Protect yourself from pollution - Food for the Brain

Protect yourself from pollution

There are two sides to nutrition – one is your intake of nutrients, such as antioxidants. The other is your intake of antinutrients, such as oxidants.

Smoking is a good example – it uses up vitamin C at a rate of something like 25mg per cigarette smoked. Smoking is a choice but breathing in exhaust fumes, if you live in a city or industrial area, or live with a smoker, is hard to avoid completely. That is why the incidence of many diseases, especially those of the lungs, is higher in cities than in the countryside.

So, how can you protect yourself from pollution? There are a few ways, depending on where you live and what you do.

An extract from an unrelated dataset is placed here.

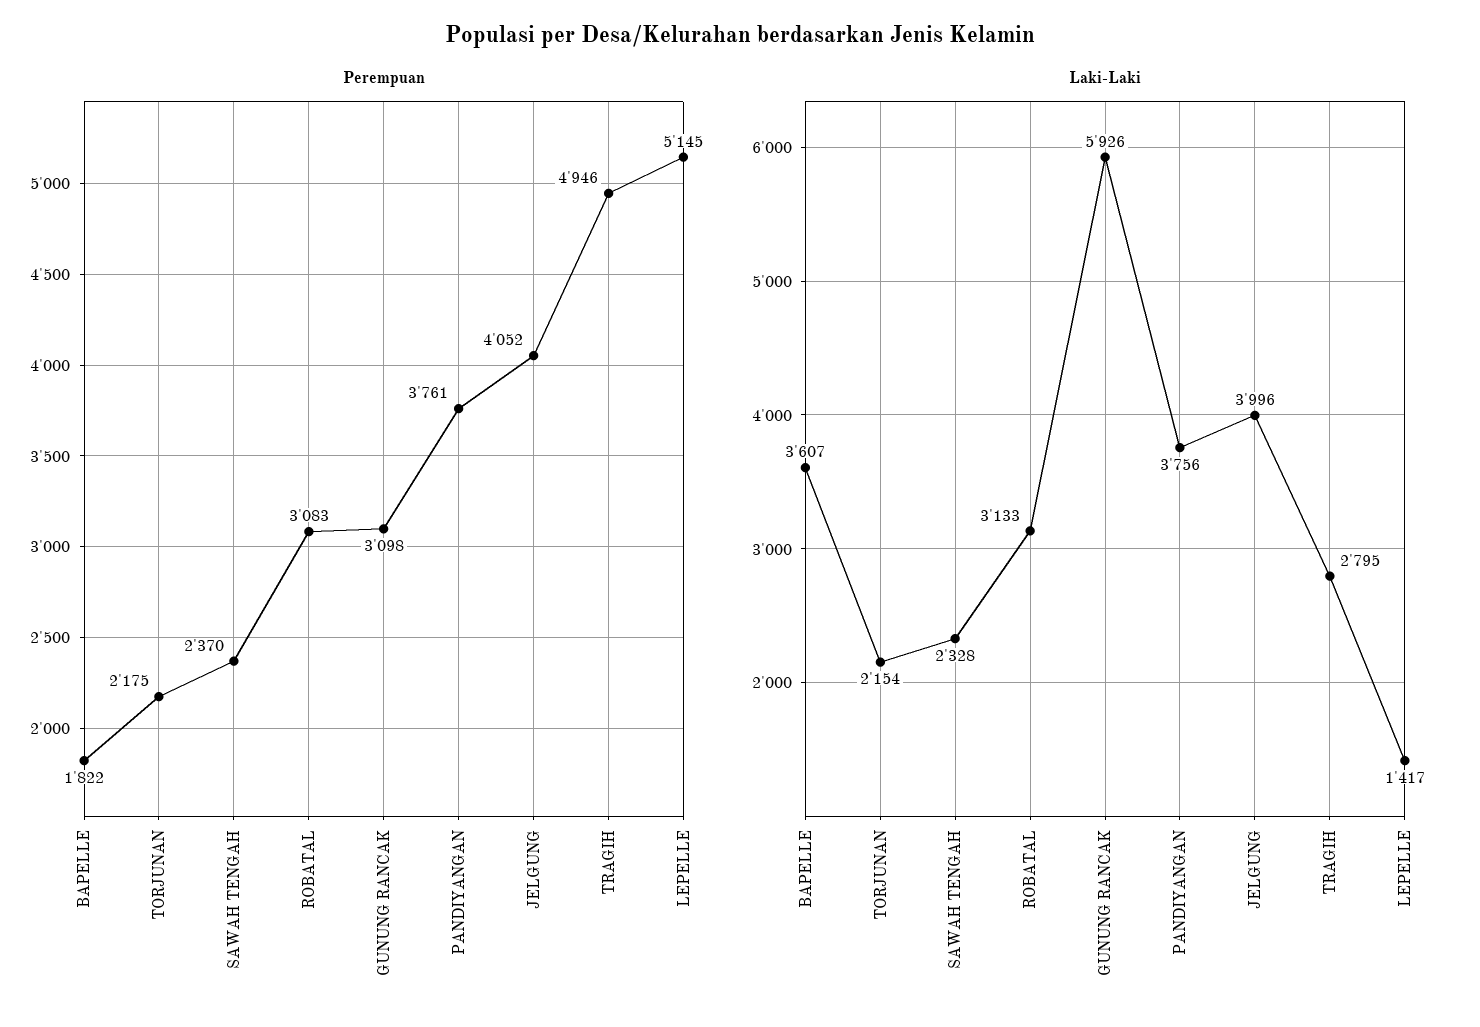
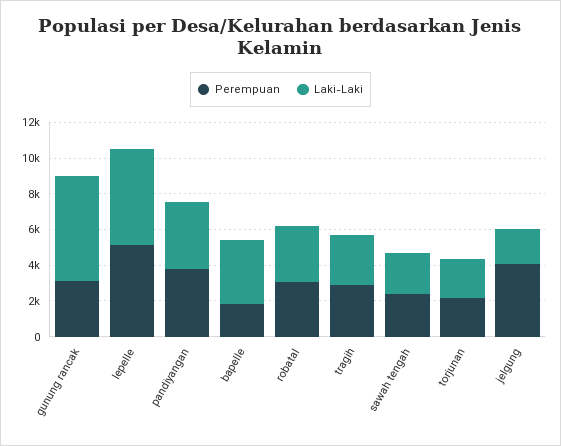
Perempuan, TRAGIH: 4946 -> 3000
Laki-Laki, JELGUNG: 3996 -> 2000
Laki-Laki, LEPELLE: 1417 -> 5500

Firstly, it is best to exercise away from (busy) roads. So, when you go for a walk or a jog go to a park or make a trip to the country once a week and have a long walk. If you go shopping on the high street, don’t do it in rush hour. If you have flexibility in the time you travel, avoid rush hour if you’re driving. City dwellers need more vitamin C.

Exercise actually uses up antioxidants. That’s why a lot of long distance runners get worse colds. It also makes them more susceptible to COVID-19 unless they increase their intake of vitamin C and other antioxidants. The more energy you’re expending the more antioxidants you need. By the way, a Montmorency cherry drink, made with a pure concentrate called Cherry Active, has been shown to speed up recovery and muscle stiffness after exercise. It’s a superb antioxidant with one shot equal to a hundred carrots for its ORAC (oxygen radical absorption capacity) score.

Plan trips where you spend some time in unpolluted air, perhaps with trips to the seaside or the mountains of natural places. ‘Earthing’ is an antioxidant. That’s right. We accumulate electrical charge as a consequence of making energy, and discharge when standing on the earth or swimming in a lake or the sea. So get your shoes off and stand, sit or walk on the earth barefoot whenever you can. Growing your own veg, and doing some gardening barefoot is a lovely way to ‘earth’.

 

If you do suffer from asthma or breathing difficulties, consider getting an ioniser. This ‘sucks’ small particulates from the air which would otherwise get into your lungs.

Learn deeper breathing techniques, as taught in yoga, or practiced in t’ai chi. When you work through the ACTIVE BODY domain we’ll go into this in more detail.

These are a few simple steps you can take to help reduce your total pollution load.